The harder form of this problem is cropping images of potentially occluded identical dice from a larger roll of multiple dice. While the machine learning models I found were imperfect at determining the rank and value of dice, I found no reason to believe that they could not determine the presence or location of dice in an image. Because I have complete control over the dice I am using, “overtraining” an algorithm to work on my particular dice may be beneficial.
However, the deterministic nature of the distance transform and watershed algorithm approach draws me in, especially because I haven’t seen anyone attempt this method on dice so far despite its apparent applicability. The watershed component may not be necessary because I really only need to locate the centroid of each die in order to crop and prepare it for identification. The examples online make this seem much easier to set up than a custom training workflow, so it is the obvious place to start.
Dice Identification
Using colors to help filter some aspect of a vision target appears to be a very useful trick, and I think distinguishing the rank of a die based on color is the easiest place to implement it. This circumvents the need to use an imperfect machine learning model to distinguish rank. Also, RPG dice are readily available in a wide range of colors, including sets where each rank of die is a different color so customizing the equipment to make use of the color track won’t be necessary.
Once a cropped image has been assigned a rank I think the most reliable way to determine the value is to use a template feature matching approach similar to many others who have already done this. Because each candidate die image is compared and scored against all templates it will be easier to adjust the thresholds of certainty and avoid cases where an overconfident machine calculates an incorrect result (it is must more preferable in my use case to admit that human intervention is required than to generate an incorrect result.)

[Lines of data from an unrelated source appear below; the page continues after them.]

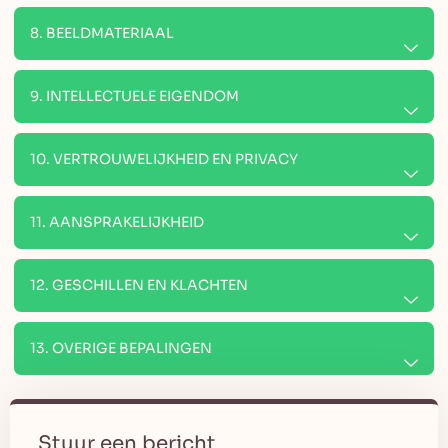
8. BEELDMATERIAAL
9. INTELLECTUELE EIGENDOM
10. VERTROUWELIJKHEID EN PRIVACY
11. AANSPRAKELIJKHEID
12. GESCHILLEN EN KLACHTEN
13. OVERIGE BEPALINGEN
Stuur een bericht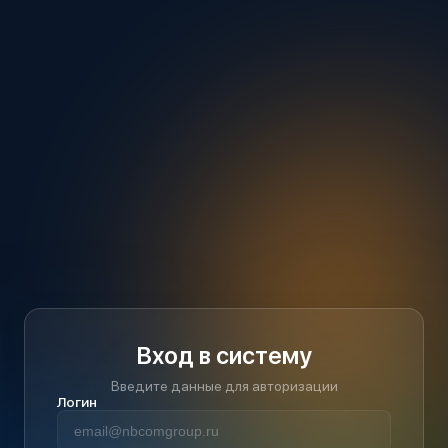
Вход в систему
Введите данные для авторизации
Логин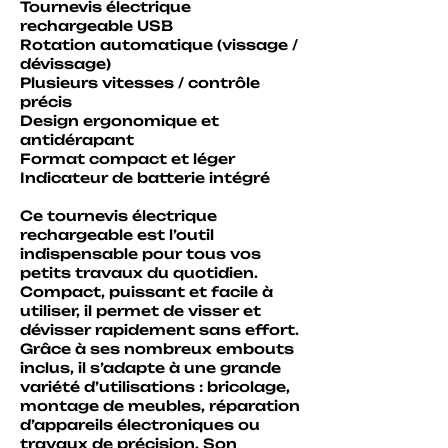
Tournevis électrique
rechargeable USB
Rotation automatique (vissage /
dévissage)
Plusieurs vitesses / contrôle
précis
Design ergonomique et
antidérapant
Format compact et léger
Indicateur de batterie intégré
​Ce tournevis électrique
rechargeable est l’outil
indispensable pour tous vos
petits travaux du quotidien.
Compact, puissant et facile à
utiliser, il permet de visser et
dévisser rapidement sans effort.
Grâce à ses nombreux embouts
inclus, il s’adapte à une grande
variété d’utilisations : bricolage,
montage de meubles, réparation
d’appareils électroniques ou
travaux de précision. Son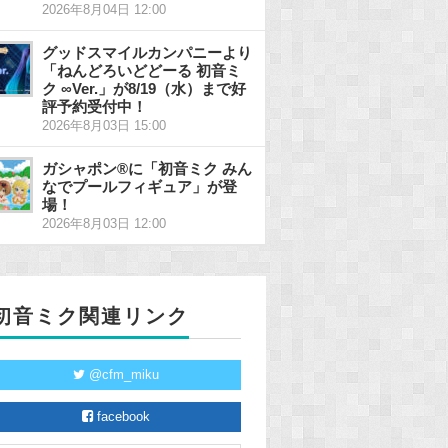
2026年8月04日 12:00
グッドスマイルカンパニーより
「ねんどろいどどーる 初音ミ
ク ∞Ver.」が8/19（水）まで好
評予約受付中！
2026年8月03日 15:00
ガシャポン®に「初音ミク みん
なでプールフィギュア」が登
場！
2026年8月03日 12:00
初音ミク関連リンク
@cfm_miku
facebook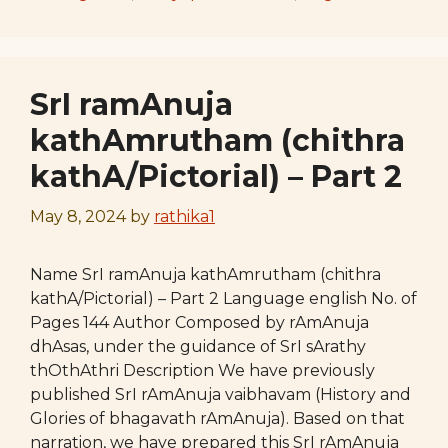
SrI ramAnuja
kathAmrutham (chithra
kathA/Pictorial) – Part 2
May 8, 2024
by
rathika1
Name SrI ramAnuja kathAmrutham (chithra
kathA/Pictorial) – Part 2 Language english No. of
Pages 144 Author Composed by rAmAnuja
dhAsas, under the guidance of SrI sArathy
thOthAthri Description We have previously
published SrI rAmAnuja vaibhavam (History and
Glories of bhagavath rAmAnuja). Based on that
narration, we have prepared this SrI rAmAnuja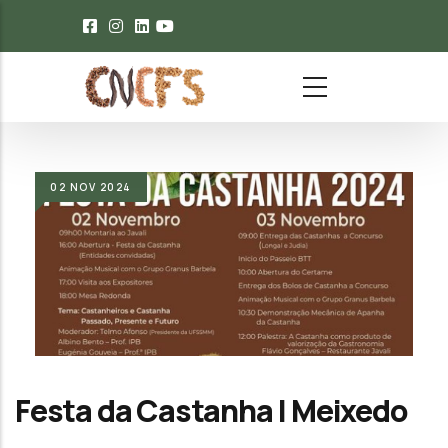
Passar para o conteúdo principal
02
NOV
2024
Festa da Castanha | Meixedo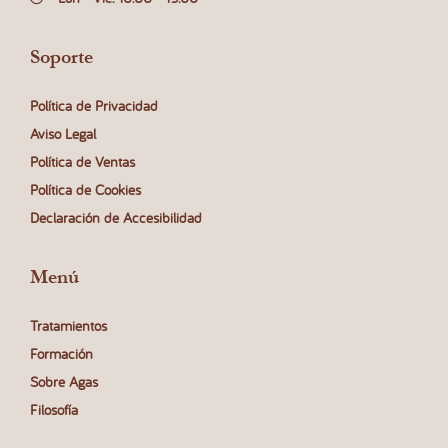
M
E
D
Soporte
I
C
Política de Privacidad
I
Aviso Legal
N
Política de Ventas
A
E
Política de Cookies
S
Declaración de Accesibilidad
T
É
T
Menú
I
C
Tratamientos
A
Formación
R
Sobre Agas
E
J
Filosofía
U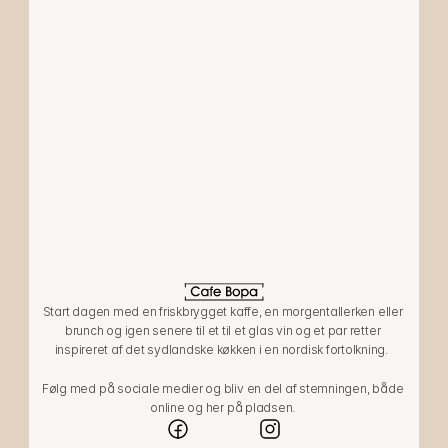
LOKATION
LØGSTØRGADE 8
2100 KØBENHAVN Ø
ÅBNINGSTIDER
Man-tor: 09-24:00
Fre: 09-03:30
Lør: 10-03:30
Start dagen med en friskbrygget kaffe, en morgentallerken eller 
Søn: 10-24:00
brunch og igen senere til et til et glas vin og et par retter 
inspireret af det sydlandske køkken i en nordisk fortolkning.  
Følg med på sociale medier og bliv en del af stemningen, både 
online og her på pladsen. 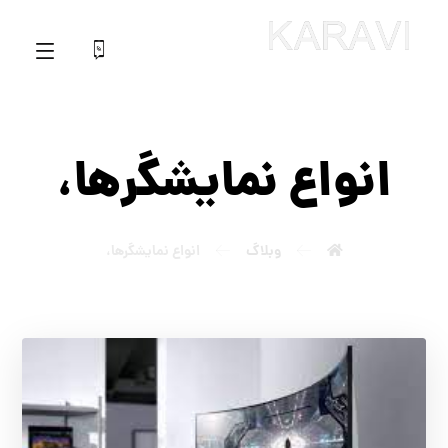
انواع نمایشگرها،
وبلاگ
انواع نمایشگرها،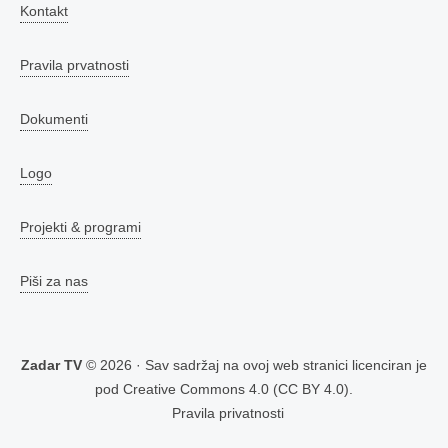
Kontakt
Pravila prvatnosti
Dokumenti
Logo
Projekti & programi
Piši za nas
Zadar TV
© 2026 · Sav sadržaj na ovoj web stranici licenciran je
pod
Creative Commons 4.0 (CC BY 4.0)
.
Pravila privatnosti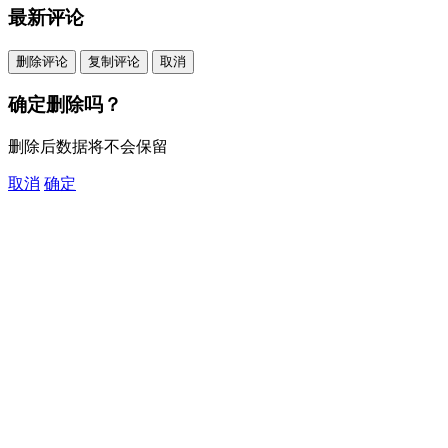
最新评论
删除评论
复制评论
取消
确定删除吗？
删除后数据将不会保留
取消
确定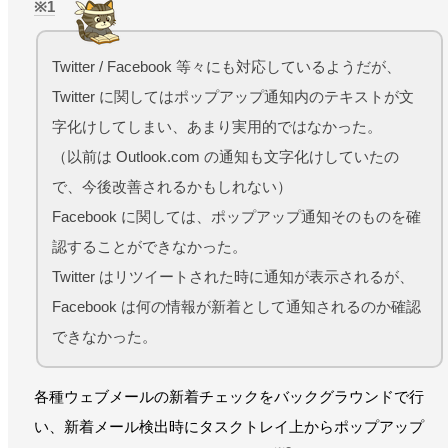
1
Twitter / Facebook 等々にも対応しているようだが、
Twitter に関してはポップアップ通知内のテキストが文
字化けしてしまい、あまり実用的ではなかった。
（以前は Outlook.com の通知も文字化けしていたの
で、今後改善されるかもしれない）
Facebook に関しては、ポップアップ通知そのものを確
認することができなかった。
Twitter はリツイートされた時に通知が表示されるが、
Facebook は何の情報が新着として通知されるのか確認
できなかった。
各種ウェブメールの新着チェックをバックグラウンドで行
い、新着メール検出時にタスクトレイ上からポップアップ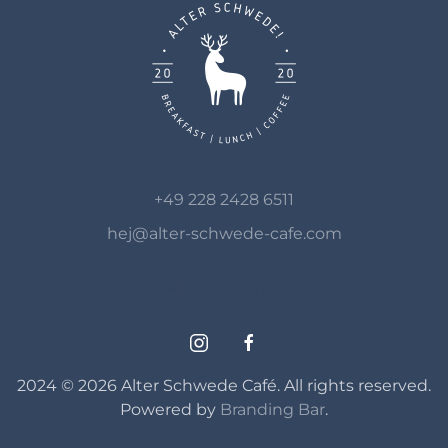
+49 228 2428 6511
hej@alter-schwede-cafe.com
Tell your friends!
2024 ©
2026
Alter Schwede Café. All rights reserved.
Powered by
Branding Bar
.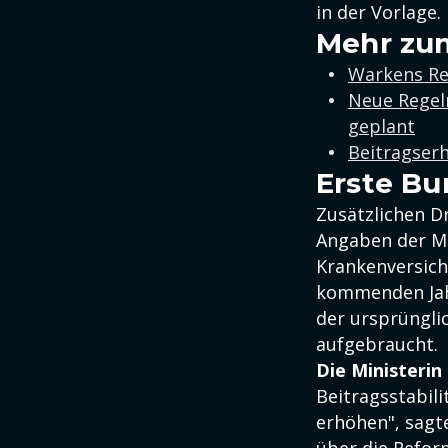
in der Vorlage.
Mehr zu
Warkens Re
Neue Regel
geplant
Beitragser
Erste Bu
Zusätzlichen 
Angaben der Min
Krankenversich
kommenden Jahr
der ursprünglic
aufgebraucht.
Die Ministerin
Beitragsstabil
erhöhen", sagt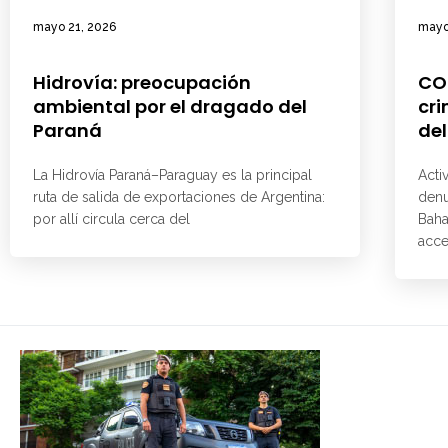
mayo 21, 2026
mayo
Hidrovía: preocupación
CO
ambiental por el dragado del
cri
Paraná
del
La Hidrovía Paraná–Paraguay es la principal
Acti
ruta de salida de exportaciones de Argentina:
denu
por allí circula cerca del
Baha
acce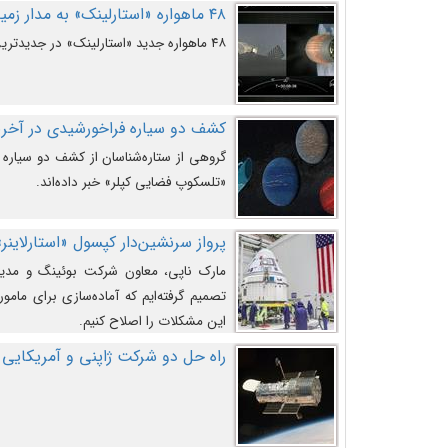
۴۸ ماهواره «استارلینک» به مدار زمین پرتاب شدند
۴۸ ماهواره جدید «استارلینک» در جدیدترین پرتاب شرکت «اسپیس‌ایکس» به مدار زمین رفتند.
کشف دو سیاره فراخورشیدی در آخری
گروهی از ستاره‌شناسان از کشف دو سیاره ف
«تلسکوپ فضایی کپلر» خبر داده‌اند.
پرواز سرنشین‌دار کپسول «استارلاینر»
مارک ناپی، معاون شرکت بوئینگ و مدیر
تصمیم گرفته‌ایم که آماده‌سازی برای مامور
این مشکلات را اصلاح کنیم.
راه حل دو شرکت ژاپنی و آمریکایی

There are plenty of great “tricks” already discovered to help make the matching more successful:
- Preparing more than one dissimilar template per die face to increase the odds of a high scoring match
- Penalizing matches that involve a large amount of distortion or scaling while preferring matches that only require rotation and some slight transformation and scale
- Weighting feature matches more heavily if they occur towards the center of the die
- Preferring matches where both images have a similar number of total features to avoid matching subsets of two-character numbers
- Removing some small features from the templates that are indicative of glare or shadowing that might be orientation specific
Potential Pitfalls
Segregating adjacent, overlapping dice of the same rank will be the biggest challenge of the project. The distance transform and watershed method ignores all of the context related to visible faces and numeric features that help humans visually segment dice from each other. Falling back on some kind of machine learning algorithm, if only for dice segmentation, seems like a reasonable backup plan.
All of the classical machine vision processing, especially a ton of template matching, will take a lot of compute power during operation. To meet the requirements of the system, the entire vision workflow likely needs to occur in under a second. I may be able to meet this requirement on my giant engineering desktop computer, but doing the same processing quickly on a mini PC or embedded computer could be impossible. As a fallback option, I can use my desktop to generate a very large auto-labeled dataset of my specific dice in my specific environment, then (over?) train a machine learning algorithm to determine rank and value of dice more reliably than the generic versions that used more variant datasets.